§ Excerpted passage
If you lay your old chain alongside your new chain, you’ll notice that the new chain is longer than you need and will need to be shortened before it is installed.  If you are simply swapping out your chain or if you are replacing your cassette with an identical replacement, you can find your chain length by counting the number of links on your old chain.  However, if you are changing cassette size or for some reason you don’t have your old chain, you will have to measure the correct length.  In my case, I was actually changing cassette sizes – from and 11-32 to a 12-28.  Because of this, my original chain would have been too long.  To find the correct size for the new chain, I used the guide at Park Tool for determining the length.  This involved wrapping the new chain around the largest rear cog and largest chainring in the front.

IMG_1434

To show how worn out the old chain was, take a look at the next two pictures.  I hung the chains side by side at the same height.  Ideally, the chains should line up, but as you can see, the older chain (on the right), is extremely worn out and is “stretched”.

IMG_1436 IMG_1435

With your new chain in hand, and knowledge of what the correct length needs to be, it is time to shorten the chain to the correct length.  To do this, you will use the chain tool again.  I forgot to take a picture of this step, but the only thing you want to keep in mind is that you want to end up with two opposite ends on the chain.  So, look at the opposite end you are shortening and envision what the chain will look like once shortened. Those two ends should fit together.  If it looks off, you may need to recount the number of links.  Just remember, it is much easier to make the chain shorter than it is to make longer.

With the chain at the correct length, it is time to install it on the bike.  I used a scrap piece of wire to relieve some of the tension on the rear derailleur.  This made the installation much easier than in the past.  Now, it is as simple as weaving the chain around the rear cassette, derailleur and chain ring.

IMG_1437

With the chain in place, hold the two ends together and insert the connecting pin.  The Shimano style connecting pin is designed so that it slips into the hole of the chain freely, but then is driven the rest of the way through with the chain tool.  Once driven through, the excess is snapped off.

IMG_1438

Using the chain tool, line up the tool with the chain links.  Turn the chain tool until the pin of the tool lines up with connecting pin.  Once properly lined up, drive the connecting pin into the chain.  Go slowly here to make sure that you drive the pin in fully without going to far.

IMG_1439

With the pin properly in place, the excess will remain.  Grab onto the excess with a pair of pliers (whoops, forgot to include pliers as a required tool).  Add a little pressure and it should break off cleanly.

IMG_1441

Time to test out the new chain and cassette to make sure everything works as intended.

The final task of the day was to install new handle bar grips.  As you can see, the original ones were in pretty bad shape. To remove them, I slit them open with a utility knife and pulled them off.

IMG_1444

For the new grips, I went with a set of ODI Rogue lock on grips.  Each grip comes with a set of clamps and end cap.  The nice thing about this system is that when the grips wear out, you can save some money by just replacing the grips and reusing the clamps.

IMG_1445

Each grip snapped together.  It did take a little bit of force to get everything together, but I guess that means I don’t have to worry about it falling apart.

IMG_1446

With the grips assembled, the slipped onto the handlebars and tightened down using the included bolts and an Allen wrench.

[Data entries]
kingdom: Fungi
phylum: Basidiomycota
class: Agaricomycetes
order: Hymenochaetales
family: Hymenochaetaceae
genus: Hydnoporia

§ To-do list
• a. Translate this sentence from the bike maintenance passage into Spanish: "I hung the chains side by side at the same height."
• b. Retype the part of the bike maintenance passage starting at "Using the chain" and ending at "going to far.".
• c. In the bike maintenance passage, which grips were chosen to replace the worn handlebar grips?

§ Full solutions
• a. Colgué las cadenas una al lado de la otra a la misma altura.

• b.
Using the chain tool, line up the tool with the chain links.  Turn the chain tool until the pin of the tool lines up with connecting pin.  Once properly lined up, drive the connecting pin into the chain.  Go slowly here to make sure that you drive the pin in fully without going to far.

• c. A set of ODI Rogue lock on grips.